== Segment start ==

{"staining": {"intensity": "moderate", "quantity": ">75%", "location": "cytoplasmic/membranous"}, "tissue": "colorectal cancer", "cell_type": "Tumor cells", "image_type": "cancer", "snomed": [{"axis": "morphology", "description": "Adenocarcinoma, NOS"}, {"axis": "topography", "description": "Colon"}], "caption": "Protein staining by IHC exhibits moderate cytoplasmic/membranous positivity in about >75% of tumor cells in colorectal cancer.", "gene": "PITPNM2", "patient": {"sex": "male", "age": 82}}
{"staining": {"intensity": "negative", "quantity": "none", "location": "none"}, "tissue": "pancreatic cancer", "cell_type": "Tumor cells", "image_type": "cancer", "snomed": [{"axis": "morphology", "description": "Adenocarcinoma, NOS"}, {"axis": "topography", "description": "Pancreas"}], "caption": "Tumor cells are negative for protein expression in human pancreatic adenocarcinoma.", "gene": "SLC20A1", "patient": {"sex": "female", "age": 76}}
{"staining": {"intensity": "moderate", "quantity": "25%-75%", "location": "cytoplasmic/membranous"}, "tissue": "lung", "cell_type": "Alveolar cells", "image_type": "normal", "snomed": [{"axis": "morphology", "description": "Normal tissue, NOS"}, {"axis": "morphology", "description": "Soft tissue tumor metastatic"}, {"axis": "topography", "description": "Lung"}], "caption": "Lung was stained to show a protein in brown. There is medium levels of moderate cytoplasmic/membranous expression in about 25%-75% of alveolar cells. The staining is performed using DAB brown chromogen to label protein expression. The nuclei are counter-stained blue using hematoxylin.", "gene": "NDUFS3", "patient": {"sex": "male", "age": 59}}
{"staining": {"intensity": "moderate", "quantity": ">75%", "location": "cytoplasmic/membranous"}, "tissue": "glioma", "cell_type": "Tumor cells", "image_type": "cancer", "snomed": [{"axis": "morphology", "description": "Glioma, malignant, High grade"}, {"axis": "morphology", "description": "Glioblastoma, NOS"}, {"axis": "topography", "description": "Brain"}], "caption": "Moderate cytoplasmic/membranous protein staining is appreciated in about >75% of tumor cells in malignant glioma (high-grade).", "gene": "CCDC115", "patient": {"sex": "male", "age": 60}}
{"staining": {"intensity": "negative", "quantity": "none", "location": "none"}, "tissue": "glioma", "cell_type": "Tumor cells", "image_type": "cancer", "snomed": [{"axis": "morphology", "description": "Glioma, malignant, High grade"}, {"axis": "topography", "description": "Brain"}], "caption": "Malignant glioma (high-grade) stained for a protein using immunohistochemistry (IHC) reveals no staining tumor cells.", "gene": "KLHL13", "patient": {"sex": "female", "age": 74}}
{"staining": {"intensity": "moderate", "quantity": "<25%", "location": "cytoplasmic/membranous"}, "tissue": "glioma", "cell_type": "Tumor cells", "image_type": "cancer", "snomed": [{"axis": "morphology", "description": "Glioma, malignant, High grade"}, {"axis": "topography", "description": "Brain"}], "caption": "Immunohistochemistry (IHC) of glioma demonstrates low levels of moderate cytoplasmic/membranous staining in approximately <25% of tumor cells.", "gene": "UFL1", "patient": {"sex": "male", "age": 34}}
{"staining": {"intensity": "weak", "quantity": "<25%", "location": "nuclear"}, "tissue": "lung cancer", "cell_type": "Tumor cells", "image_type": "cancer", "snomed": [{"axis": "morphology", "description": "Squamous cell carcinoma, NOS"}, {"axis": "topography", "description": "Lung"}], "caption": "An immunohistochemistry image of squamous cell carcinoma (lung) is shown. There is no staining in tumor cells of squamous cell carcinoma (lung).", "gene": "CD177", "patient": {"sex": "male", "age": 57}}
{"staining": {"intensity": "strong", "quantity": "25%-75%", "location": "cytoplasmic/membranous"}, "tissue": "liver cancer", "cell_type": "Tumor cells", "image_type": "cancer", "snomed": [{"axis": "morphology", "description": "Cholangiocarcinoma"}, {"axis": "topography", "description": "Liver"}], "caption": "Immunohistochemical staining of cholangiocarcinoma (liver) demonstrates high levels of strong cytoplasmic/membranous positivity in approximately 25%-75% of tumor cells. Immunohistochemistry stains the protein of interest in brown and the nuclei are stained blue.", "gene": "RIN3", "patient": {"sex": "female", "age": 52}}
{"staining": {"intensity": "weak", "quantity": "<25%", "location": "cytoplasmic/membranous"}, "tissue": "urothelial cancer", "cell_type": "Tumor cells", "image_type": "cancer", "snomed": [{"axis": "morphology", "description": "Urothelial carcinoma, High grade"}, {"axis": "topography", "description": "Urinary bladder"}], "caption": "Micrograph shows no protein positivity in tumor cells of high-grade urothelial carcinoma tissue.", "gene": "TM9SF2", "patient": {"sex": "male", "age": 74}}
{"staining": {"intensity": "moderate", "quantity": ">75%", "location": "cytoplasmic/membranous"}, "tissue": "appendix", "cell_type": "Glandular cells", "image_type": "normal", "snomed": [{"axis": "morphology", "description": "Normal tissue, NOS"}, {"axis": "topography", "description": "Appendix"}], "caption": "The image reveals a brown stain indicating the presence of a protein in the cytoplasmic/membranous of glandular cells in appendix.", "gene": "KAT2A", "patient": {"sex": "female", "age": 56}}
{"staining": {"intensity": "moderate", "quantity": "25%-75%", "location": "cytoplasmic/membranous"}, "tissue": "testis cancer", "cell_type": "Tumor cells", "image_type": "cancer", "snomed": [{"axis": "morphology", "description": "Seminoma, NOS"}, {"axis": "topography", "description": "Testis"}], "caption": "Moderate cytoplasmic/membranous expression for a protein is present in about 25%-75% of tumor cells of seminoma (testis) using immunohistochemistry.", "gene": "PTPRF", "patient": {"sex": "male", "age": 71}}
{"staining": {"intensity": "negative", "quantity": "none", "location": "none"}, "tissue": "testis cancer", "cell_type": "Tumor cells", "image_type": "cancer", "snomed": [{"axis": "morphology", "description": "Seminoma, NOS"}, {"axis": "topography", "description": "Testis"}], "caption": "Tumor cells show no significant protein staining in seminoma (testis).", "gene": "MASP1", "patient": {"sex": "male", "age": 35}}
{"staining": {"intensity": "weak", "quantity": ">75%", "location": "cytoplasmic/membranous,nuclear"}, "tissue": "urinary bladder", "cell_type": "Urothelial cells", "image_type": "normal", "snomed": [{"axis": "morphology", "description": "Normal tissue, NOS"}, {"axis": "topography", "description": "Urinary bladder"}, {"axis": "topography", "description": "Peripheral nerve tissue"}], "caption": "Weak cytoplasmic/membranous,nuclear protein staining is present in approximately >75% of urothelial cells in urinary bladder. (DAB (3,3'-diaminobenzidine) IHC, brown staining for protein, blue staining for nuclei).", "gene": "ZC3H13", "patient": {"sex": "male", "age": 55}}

== Segment end ==

Work to be completed: All of the material should be set down exactly as it reads.

Task result:
{"staining": {"intensity": "moderate", "quantity": ">75%", "location": "cytoplasmic/membranous"}, "tissue": "colorectal cancer", "cell_type": "Tumor cells", "image_type": "cancer", "snomed": [{"axis": "morphology", "description": "Adenocarcinoma, NOS"}, {"axis": "topography", "description": "Colon"}], "caption": "Protein staining by IHC exhibits moderate cytoplasmic/membranous positivity in about >75% of tumor cells in colorectal cancer.", "gene": "PITPNM2", "patient": {"sex": "male", "age": 82}}
{"staining": {"intensity": "negative", "quantity": "none", "location": "none"}, "tissue": "pancreatic cancer", "cell_type": "Tumor cells", "image_type": "cancer", "snomed": [{"axis": "morphology", "description": "Adenocarcinoma, NOS"}, {"axis": "topography", "description": "Pancreas"}], "caption": "Tumor cells are negative for protein expression in human pancreatic adenocarcinoma.", "gene": "SLC20A1", "patient": {"sex": "female", "age": 76}}
{"staining": {"intensity": "moderate", "quantity": "25%-75%", "location": "cytoplasmic/membranous"}, "tissue": "lung", "cell_type": "Alveolar cells", "image_type": "normal", "snomed": [{"axis": "morphology", "description": "Normal tissue, NOS"}, {"axis": "morphology", "description": "Soft tissue tumor metastatic"}, {"axis": "topography", "description": "Lung"}], "caption": "Lung was stained to show a protein in brown. There is medium levels of moderate cytoplasmic/membranous expression in about 25%-75% of alveolar cells. The staining is performed using DAB brown chromogen to label protein expression. The nuclei are counter-stained blue using hematoxylin.", "gene": "NDUFS3", "patient": {"sex": "male", "age": 59}}
{"staining": {"intensity": "moderate", "quantity": ">75%", "location": "cytoplasmic/membranous"}, "tissue": "glioma", "cell_type": "Tumor cells", "image_type": "cancer", "snomed": [{"axis": "morphology", "description": "Glioma, malignant, High grade"}, {"axis": "morphology", "description": "Glioblastoma, NOS"}, {"axis": "topography", "description": "Brain"}], "caption": "Moderate cytoplasmic/membranous protein staining is appreciated in about >75% of tumor cells in malignant glioma (high-grade).", "gene": "CCDC115", "patient": {"sex": "male", "age": 60}}
{"staining": {"intensity": "negative", "quantity": "none", "location": "none"}, "tissue": "glioma", "cell_type": "Tumor cells", "image_type": "cancer", "snomed": [{"axis": "morphology", "description": "Glioma, malignant, High grade"}, {"axis": "topography", "description": "Brain"}], "caption": "Malignant glioma (high-grade) stained for a protein using immunohistochemistry (IHC) reveals no staining tumor cells.", "gene": "KLHL13", "patient": {"sex": "female", "age": 74}}
{"staining": {"intensity": "moderate", "quantity": "<25%", "location": "cytoplasmic/membranous"}, "tissue": "glioma", "cell_type": "Tumor cells", "image_type": "cancer", "snomed": [{"axis": "morphology", "description": "Glioma, malignant, High grade"}, {"axis": "topography", "description": "Brain"}], "caption": "Immunohistochemistry (IHC) of glioma demonstrates low levels of moderate cytoplasmic/membranous staining in approximately <25% of tumor cells.", "gene": "UFL1", "patient": {"sex": "male", "age": 34}}
{"staining": {"intensity": "weak", "quantity": "<25%", "location": "nuclear"}, "tissue": "lung cancer", "cell_type": "Tumor cells", "image_type": "cancer", "snomed": [{"axis": "morphology", "description": "Squamous cell carcinoma, NOS"}, {"axis": "topography", "description": "Lung"}], "caption": "An immunohistochemistry image of squamous cell carcinoma (lung) is shown. There is no staining in tumor cells of squamous cell carcinoma (lung).", "gene": "CD177", "patient": {"sex": "male", "age": 57}}
{"staining": {"intensity": "strong", "quantity": "25%-75%", "location": "cytoplasmic/membranous"}, "tissue": "liver cancer", "cell_type": "Tumor cells", "image_type": "cancer", "snomed": [{"axis": "morphology", "description": "Cholangiocarcinoma"}, {"axis": "topography", "description": "Liver"}], "caption": "Immunohistochemical staining of cholangiocarcinoma (liver) demonstrates high levels of strong cytoplasmic/membranous positivity in approximately 25%-75% of tumor cells. Immunohistochemistry stains the protein of interest in brown and the nuclei are stained blue.", "gene": "RIN3", "patient": {"sex": "female", "age": 52}}
{"staining": {"intensity": "weak", "quantity": "<25%", "location": "cytoplasmic/membranous"}, "tissue": "urothelial cancer", "cell_type": "Tumor cells", "image_type": "cancer", "snomed": [{"axis": "morphology", "description": "Urothelial carcinoma, High grade"}, {"axis": "topography", "description": "Urinary bladder"}], "caption": "Micrograph shows no protein positivity in tumor cells of high-grade urothelial carcinoma tissue.", "gene": "TM9SF2", "patient": {"sex": "male", "age": 74}}
{"staining": {"intensity": "moderate", "quantity": ">75%", "location": "cytoplasmic/membranous"}, "tissue": "appendix", "cell_type": "Glandular cells", "image_type": "normal", "snomed": [{"axis": "morphology", "description": "Normal tissue, NOS"}, {"axis": "topography", "description": "Appendix"}], "caption": "The image reveals a brown stain indicating the presence of a protein in the cytoplasmic/membranous of glandular cells in appendix.", "gene": "KAT2A", "patient": {"sex": "female", "age": 56}}
{"staining": {"intensity": "moderate", "quantity": "25%-75%", "location": "cytoplasmic/membranous"}, "tissue": "testis cancer", "cell_type": "Tumor cells", "image_type": "cancer", "snomed": [{"axis": "morphology", "description": "Seminoma, NOS"}, {"axis": "topography", "description": "Testis"}], "caption": "Moderate cytoplasmic/membranous expression for a protein is present in about 25%-75% of tumor cells of seminoma (testis) using immunohistochemistry.", "gene": "PTPRF", "patient": {"sex": "male", "age": 71}}
{"staining": {"intensity": "negative", "quantity": "none", "location": "none"}, "tissue": "testis cancer", "cell_type": "Tumor cells", "image_type": "cancer", "snomed": [{"axis": "morphology", "description": "Seminoma, NOS"}, {"axis": "topography", "description": "Testis"}], "caption": "Tumor cells show no significant protein staining in seminoma (testis).", "gene": "MASP1", "patient": {"sex": "male", "age": 35}}
{"staining": {"intensity": "weak", "quantity": ">75%", "location": "cytoplasmic/membranous,nuclear"}, "tissue": "urinary bladder", "cell_type": "Urothelial cells", "image_type": "normal", "snomed": [{"axis": "morphology", "description": "Normal tissue, NOS"}, {"axis": "topography", "description": "Urinary bladder"}, {"axis": "topography", "description": "Peripheral nerve tissue"}], "caption": "Weak cytoplasmic/membranous,nuclear protein staining is present in approximately >75% of urothelial cells in urinary bladder. (DAB (3,3'-diaminobenzidine) IHC, brown staining for protein, blue staining for nuclei).", "gene": "ZC3H13", "patient": {"sex": "male", "age": 55}}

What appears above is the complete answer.